D’oh! In fact that’s probably the study I was talking about - I seem to recognise a couple of the researchers’ names.
QED, you are 100% right on this. Even if our eyes could detect UV or IR, we’d need a radical change in the brain for us to see in those “colours”.
Actually, color vision can be influenced even before light hits the retina - by differences in transparency of the cornea and lens. As a few have already noted, the retina has the capacity to detect near ultraviolet, but the cornea is generally opaque to UV. Just a slight difference in transparency could influence sensitivity to the short end of the spectrum. The French impressionist painter Monet was afflicted by cataracts late in life. The palette of his paintings shifted from blue-green to red-yellow. After he had surgery, but only on one eye, he painted the same scene first with one eye then the other. The color differences are startling. [I am trying to find a good image of this on the web. Google isn’t giving me anything.]
It doesn’t matter how complex and variable the pathways are; the brain can’t process a detection event unless the detection event occurs. I don’t see what’s silly about that.
http://starklab.slu.edu/Monet.jpg
Before surgery (left), after surgery (right).
from this page, which has a load of backup links on human UV vision:
Well, yes, but your post suggested that we couldn’t have any variance in color vision because of the way the photons are detected, which is wrong. The chemistry in the cone cells maybe be constant, but it is the brain which processes the input and allows us to actually see the colors. In fact, colors don’t exist outside of the brain.
Unbelievable homercles…I worked at Sherwin Williams all through highschool and beyond. I mixed paint (no computer) for nearly four years. There are many people who just don’t see the subtle differences in hues and shades.
I have mixed thousands of different colors, that weren’t in our charts. Believe me when I say, “white is probably the hardest color to match.”
and still some folks just do not see it.
I think that color recognition is/can be learned. Growing up, we had an old Chevy pickup that was a mint green. Dad said it was blue. He still does this with colors that are not typical/standard.
Aquamarine, turquoise, coral, etc. would be green, blue, and red.
While he could see the difference if put next to OSHA colors, he would not really recognize or determine what/why they were different.
If the colors were even less distinguishable like some off-whites, unless there was a large sample of each beside the other, I doubt he would ever notice, if then even.

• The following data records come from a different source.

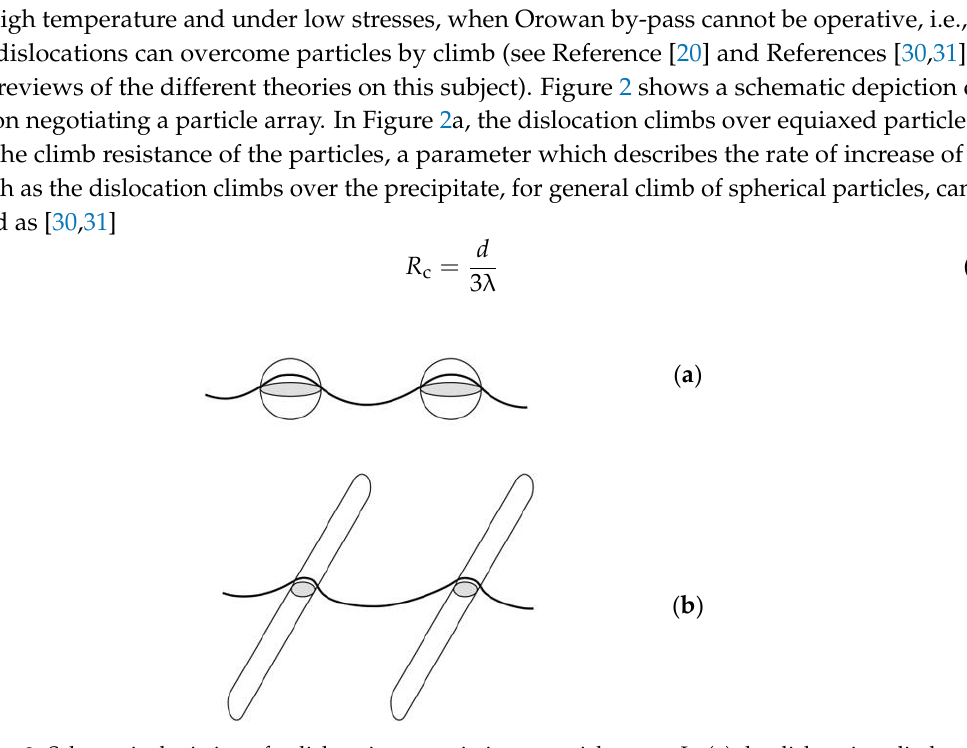
Figure 2. Schematic depiction of a dislocation negotiating a particle array. In ( a ) the dislocation climbs over equiaxed particles of size d s . In ( b ), the dislocation climbs over rods, of diameter d r = 1/3 d s , with the same volume and interparticle spacing on the slip plane of the equiaxed precipitates in (a). The rod axis forms an angle ϕ with the slip plane.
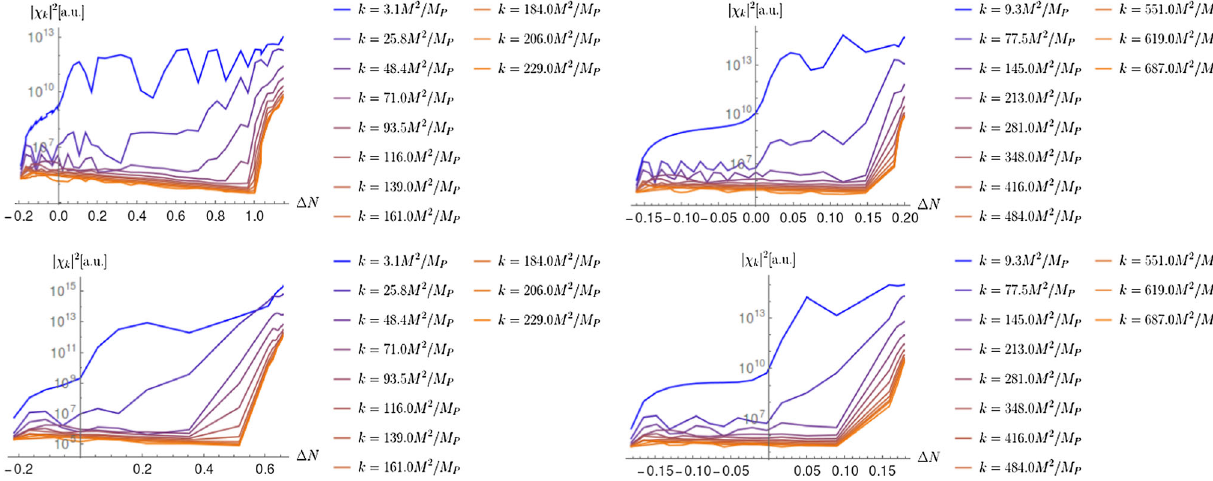
Fig. 7 The time evolution of the spectator perturbations for n = 1 ,α = 10 − 3 (upper left), n = 1 ,α = 10 − 4 (upper right), n = 1 . 5 ,α = 10 − 3 (lower left), n = 1 . 5 ,α = 10 − 4 (lower right) for different number of wavenumbers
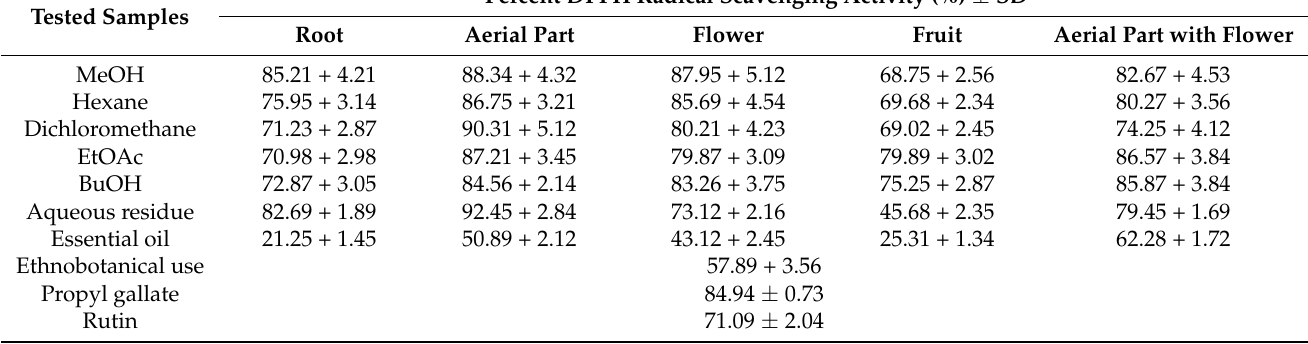
Table 5. DPPH radical scavenging activity of the extracts, sub-extracts, essential oils, and ethnobotan- ical use from Hypericum scabrum (%).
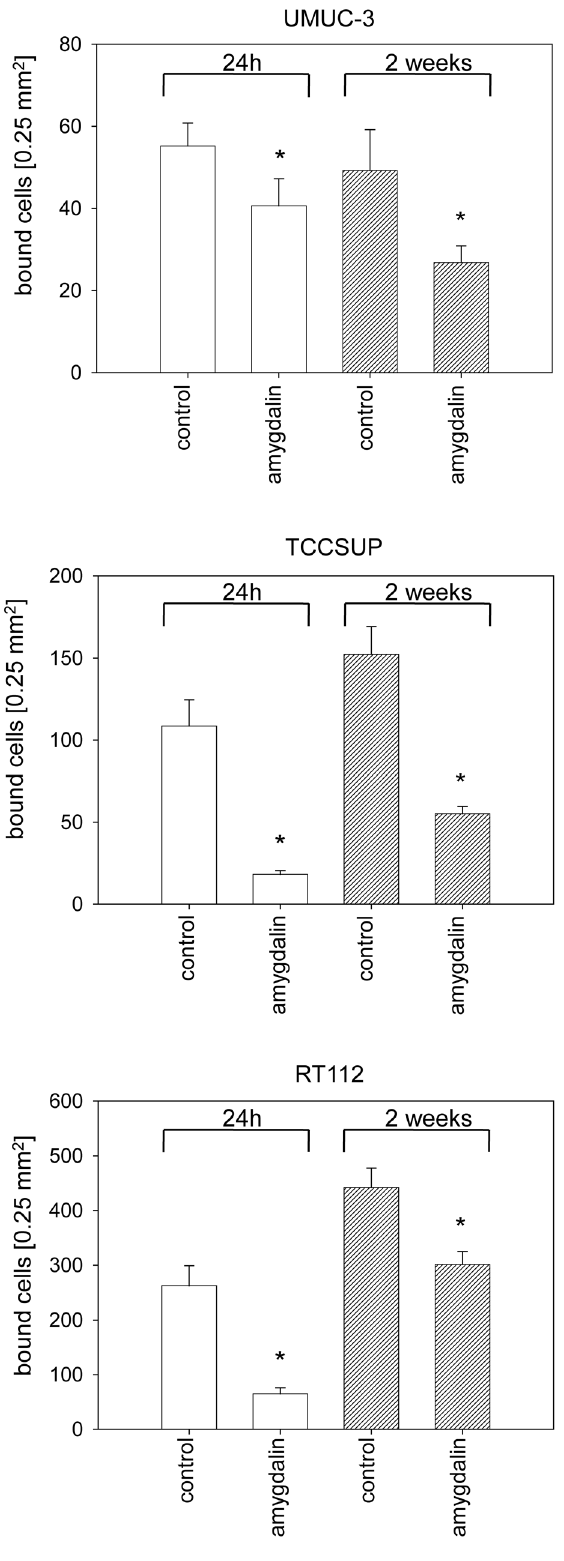
Figure 2. Adhesion of UMUC-3, TCCSUP and RT112 bladder cancer cells to immobilized collagen. Tumor cells were treated with 10 mg/ml amygdalin for either 24 h or for 2 weeks. Cells not treated with amygdalin served as the controls. 0.5 6 10 6 cells/well were added to immobilized collagen for 60 min. Mean number of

I have met many people over the years like this. Their ability may have been there but it was never exercised.
That reminds me of the time that a friend and I were arguing about a particular color. “It’s blue,” says I. “It’s green,” says he.
“It’s blue!”
“It’s green!”
“Blue!”
“Green!”
Since this was on a computer display, we finally resolved the issue by using a handy color-picker program that matches the color being pointed to. Turns out we were both right. It was a shade of cyan with equal parts blue and green.
BTW, I see that our friend homercles’s membership status has changed. We won’t be seeing any cites from him.
We rarely saw any valid cites from him before he was banned, either.